Mentor Peter Lee, MD
Award Type Career Development Award
Institution Beckman Research Institute of the City of Hope
Donor Support Funded by the Cavan Family Foundation
Description:

Immunotherapy has fundamentally changed the way we treat melanoma patients. Checkpoint blockade specifically, which unleashes T cell killing of cancer cells, has extended patient survival and significantly increased the percentage of patients that are deemed disease-free after therapy. Despite these successes, many melanoma patients still do not respond to immunotherapy; and even among those that respond initially, a significant percentage develop resistance or relapse after therapy. Barriers to the ultimate success of immunotherapy include tumor specific T cell dysfunction or the inability to generate sufficient numbers of tumor specific T cells due to immunosuppressive features of tumors.
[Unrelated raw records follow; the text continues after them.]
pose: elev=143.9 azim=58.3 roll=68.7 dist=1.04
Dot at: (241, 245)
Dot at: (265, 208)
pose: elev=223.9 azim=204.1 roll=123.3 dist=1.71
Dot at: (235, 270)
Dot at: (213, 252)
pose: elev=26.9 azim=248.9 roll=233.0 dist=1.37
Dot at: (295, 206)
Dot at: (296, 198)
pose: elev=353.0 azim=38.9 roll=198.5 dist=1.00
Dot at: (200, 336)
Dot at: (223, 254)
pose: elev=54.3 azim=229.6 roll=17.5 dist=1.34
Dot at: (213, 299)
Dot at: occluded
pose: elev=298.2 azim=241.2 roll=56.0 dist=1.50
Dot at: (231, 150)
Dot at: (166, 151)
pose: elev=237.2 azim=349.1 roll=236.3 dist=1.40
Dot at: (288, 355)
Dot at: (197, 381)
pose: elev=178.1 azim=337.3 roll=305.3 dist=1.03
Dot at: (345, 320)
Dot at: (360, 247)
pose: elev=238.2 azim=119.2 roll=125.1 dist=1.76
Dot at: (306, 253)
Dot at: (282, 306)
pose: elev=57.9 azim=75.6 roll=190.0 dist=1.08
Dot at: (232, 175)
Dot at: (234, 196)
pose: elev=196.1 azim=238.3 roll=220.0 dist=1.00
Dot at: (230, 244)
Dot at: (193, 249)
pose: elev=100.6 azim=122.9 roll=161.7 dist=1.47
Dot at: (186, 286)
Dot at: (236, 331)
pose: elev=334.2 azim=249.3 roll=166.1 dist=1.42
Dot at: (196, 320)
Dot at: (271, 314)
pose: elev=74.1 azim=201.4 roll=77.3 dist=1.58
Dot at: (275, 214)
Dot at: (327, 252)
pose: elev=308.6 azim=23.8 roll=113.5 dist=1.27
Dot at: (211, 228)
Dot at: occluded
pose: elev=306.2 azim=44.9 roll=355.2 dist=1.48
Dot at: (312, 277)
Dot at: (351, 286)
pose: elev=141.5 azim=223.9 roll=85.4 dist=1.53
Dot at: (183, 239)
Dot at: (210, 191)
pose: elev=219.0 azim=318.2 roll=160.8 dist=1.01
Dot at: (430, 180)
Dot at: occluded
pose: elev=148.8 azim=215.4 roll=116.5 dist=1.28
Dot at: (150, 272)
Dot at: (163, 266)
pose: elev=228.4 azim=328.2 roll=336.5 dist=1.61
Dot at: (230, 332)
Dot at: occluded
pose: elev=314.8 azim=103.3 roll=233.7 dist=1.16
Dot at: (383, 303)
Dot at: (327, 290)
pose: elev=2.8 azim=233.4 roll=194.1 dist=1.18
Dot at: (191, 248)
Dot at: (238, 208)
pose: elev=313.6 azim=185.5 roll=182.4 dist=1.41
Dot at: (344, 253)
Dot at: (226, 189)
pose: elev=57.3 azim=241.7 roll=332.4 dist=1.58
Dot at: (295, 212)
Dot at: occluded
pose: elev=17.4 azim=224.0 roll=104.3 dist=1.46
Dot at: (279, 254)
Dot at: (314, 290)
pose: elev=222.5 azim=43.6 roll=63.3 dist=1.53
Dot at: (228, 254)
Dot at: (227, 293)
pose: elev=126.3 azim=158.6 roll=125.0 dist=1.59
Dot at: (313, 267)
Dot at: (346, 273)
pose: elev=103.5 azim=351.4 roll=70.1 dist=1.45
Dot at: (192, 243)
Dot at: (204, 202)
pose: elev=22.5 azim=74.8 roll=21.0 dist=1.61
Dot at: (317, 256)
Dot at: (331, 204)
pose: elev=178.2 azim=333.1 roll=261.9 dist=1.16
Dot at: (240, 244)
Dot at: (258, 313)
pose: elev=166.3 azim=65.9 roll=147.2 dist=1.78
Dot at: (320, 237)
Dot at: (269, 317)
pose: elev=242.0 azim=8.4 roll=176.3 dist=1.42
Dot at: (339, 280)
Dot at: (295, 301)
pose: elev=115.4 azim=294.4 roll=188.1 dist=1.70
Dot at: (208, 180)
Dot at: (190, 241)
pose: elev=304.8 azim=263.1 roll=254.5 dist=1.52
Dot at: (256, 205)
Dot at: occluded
Recent research has demonstrated how these barriers emerge, showing that many melanoma tumors contain tumor specific T cells, but they lack the ability to kill cancer cells due to a state of dysfunction termed ‘T cell exhaustion’. Here we propose to use a combination of cutting-edge single cell RNA sequencing and T cell engineering methodology to generate large numbers of anti-tumor T cells. To do so, we will use single cell RNA sequencing on melanoma patient tumor infiltrating T cells to identify their T cell receptor (TCR), which allows tumor-specific T cells to recognize and kill cancer cells. We will use these TCR RNA sequences to then engineer large numbers of tumor- specific T cells (TCR-T cells) and test them for their ability to kill melanoma cancer cells from the same patient the T cell receptors were identified in. Next, we will test if any of the TCR-T cells we construct are capable of killing cancer cells from other melanoma patients. If so, we will begin to build a library of TCR-T that can be rapidly employed in the clinic for subsets of melanoma patients. This innovative strategy offers both a personalized engineering approach and the ability to rapidly generate high numbers of tumor-specific immune cells for clinical administration to patients. Thus, we believe that these studies will lead to a novel immunotherapy treatment option for melanoma patients that will offer durable, long-lasting survival.